Speed tests with a Stream?
I am trying to compare the speed of operation when a Stream is introduced into the code. These are both scripts that need to be run.
A 'plain' Python example:
from timeit import default_timer as timer
LIMIT = 100000
def sequencer(limit=LIMIT):
num = 0
while num < limit:
yield num
num += 1
L = []
start = timer()
for i in sequencer():
L.append(i)
end = timer()
print(end - start)
This takes about 17 milliseconds to run.
An attempt to replicate the above with streamz:
from timeit import default_timer as timer
from streamz import Stream
LIMIT = 100000
def sequencer(limit=LIMIT):
num = 0
while num < limit:
yield num
num += 1
source = Stream.from_iterable(sequencer())
L = source.sink_to_list()
start = timer()
source.start()
while True:
if len(L) >= LIMIT:
break
end = timer()
print(end - start)
This takes about 1200 milliseconds to run. Is this the expected slowdown (two orders-of-magnitude)?
I am not sure though if the streamz code is correct? Its based off of the examples in the docs, but those examples all seem geared towards use in the shell rather than in standalone scripts. If you omit the while True: section, then no data ends up in the output list?
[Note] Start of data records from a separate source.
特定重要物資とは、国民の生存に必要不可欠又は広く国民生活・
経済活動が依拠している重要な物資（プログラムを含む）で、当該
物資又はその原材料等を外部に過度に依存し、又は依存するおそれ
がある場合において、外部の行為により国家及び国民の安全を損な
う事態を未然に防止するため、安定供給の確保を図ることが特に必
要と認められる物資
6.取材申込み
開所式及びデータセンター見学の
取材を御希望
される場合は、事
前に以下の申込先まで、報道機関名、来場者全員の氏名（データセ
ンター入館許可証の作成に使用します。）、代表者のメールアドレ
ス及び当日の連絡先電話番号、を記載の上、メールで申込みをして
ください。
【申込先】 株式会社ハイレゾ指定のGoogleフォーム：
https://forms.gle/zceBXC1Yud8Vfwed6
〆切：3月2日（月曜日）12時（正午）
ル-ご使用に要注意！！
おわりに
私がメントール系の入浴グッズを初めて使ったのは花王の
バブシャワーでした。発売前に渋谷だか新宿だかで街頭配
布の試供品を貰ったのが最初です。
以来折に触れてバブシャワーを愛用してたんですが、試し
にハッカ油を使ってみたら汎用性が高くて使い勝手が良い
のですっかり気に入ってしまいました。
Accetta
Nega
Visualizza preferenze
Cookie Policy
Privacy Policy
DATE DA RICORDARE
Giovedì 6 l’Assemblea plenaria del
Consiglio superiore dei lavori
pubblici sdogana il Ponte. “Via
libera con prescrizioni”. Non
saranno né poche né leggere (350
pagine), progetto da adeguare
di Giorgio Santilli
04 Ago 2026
The overhead of streamz is essentially from running async coroutines. Each task adds a small overhead to the call, so this will show up as significant in cases where the function itself is extremely fast - like this case. In all normal operation, ~10us of overhead per task would be totally negligible. You could use an event loop other than the standard asyncio one to mitigate the issue, if it actually is significant for you.
@martindurant I agree this is unlikely to be at all significant in Real World cases. I was just trying to compare streamz to an in-house streaming framework and the "do almost nothing" case was the most straightforward. Its useful to know that the async coroutines are the contributors.
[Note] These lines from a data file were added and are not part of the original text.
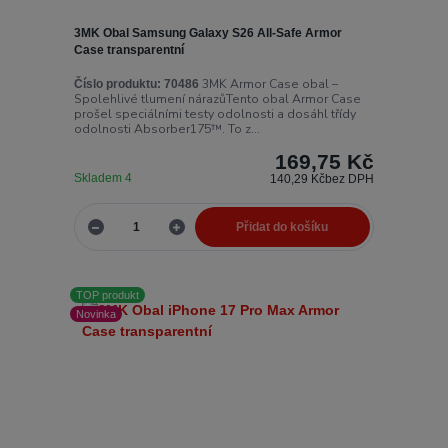
3MK Obal Samsung Galaxy S26 All-Safe Armor
Case transparentní
3MK Armor Case obal –
Číslo produktu:
70486
Spolehlivé tlumení nárazůTento obal Armor Case
prošel speciálními testy odolnosti a dosáhl třídy
odolnosti Absorber175™. To z...
169,75 Kč
Skladem 4
140,29 Kč
bez DPH
Přidat do košíku
TOP produkt
Novinka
(You did not comment on the use of the while loop, so I assume this is the way to go?)
You did not comment on the use of the while loop, so I assume this is the way to go?
I don't have anything against it in principle, except that repeatedly checking the list size may itself be slowing down execution (because of python's GIL). Perhaps add some short sleep? That will add a small value to the measured time, but divided between the many iterations of the loop.
I will try that.
I was just wondering if there was any other way to 'wait' for the stream to finish processing. In the console you don't need this and all the data from the source will end up in the sink; but when you run it as a script (without the while), the sink is just empty.
I probably should have ended here by saying that the tests commonly use a wait_for function, which is essentially a sleep-check loop.
In any case, I think this conversation came to a reasonable end? I wonder how well streamz stood against your in-house framework.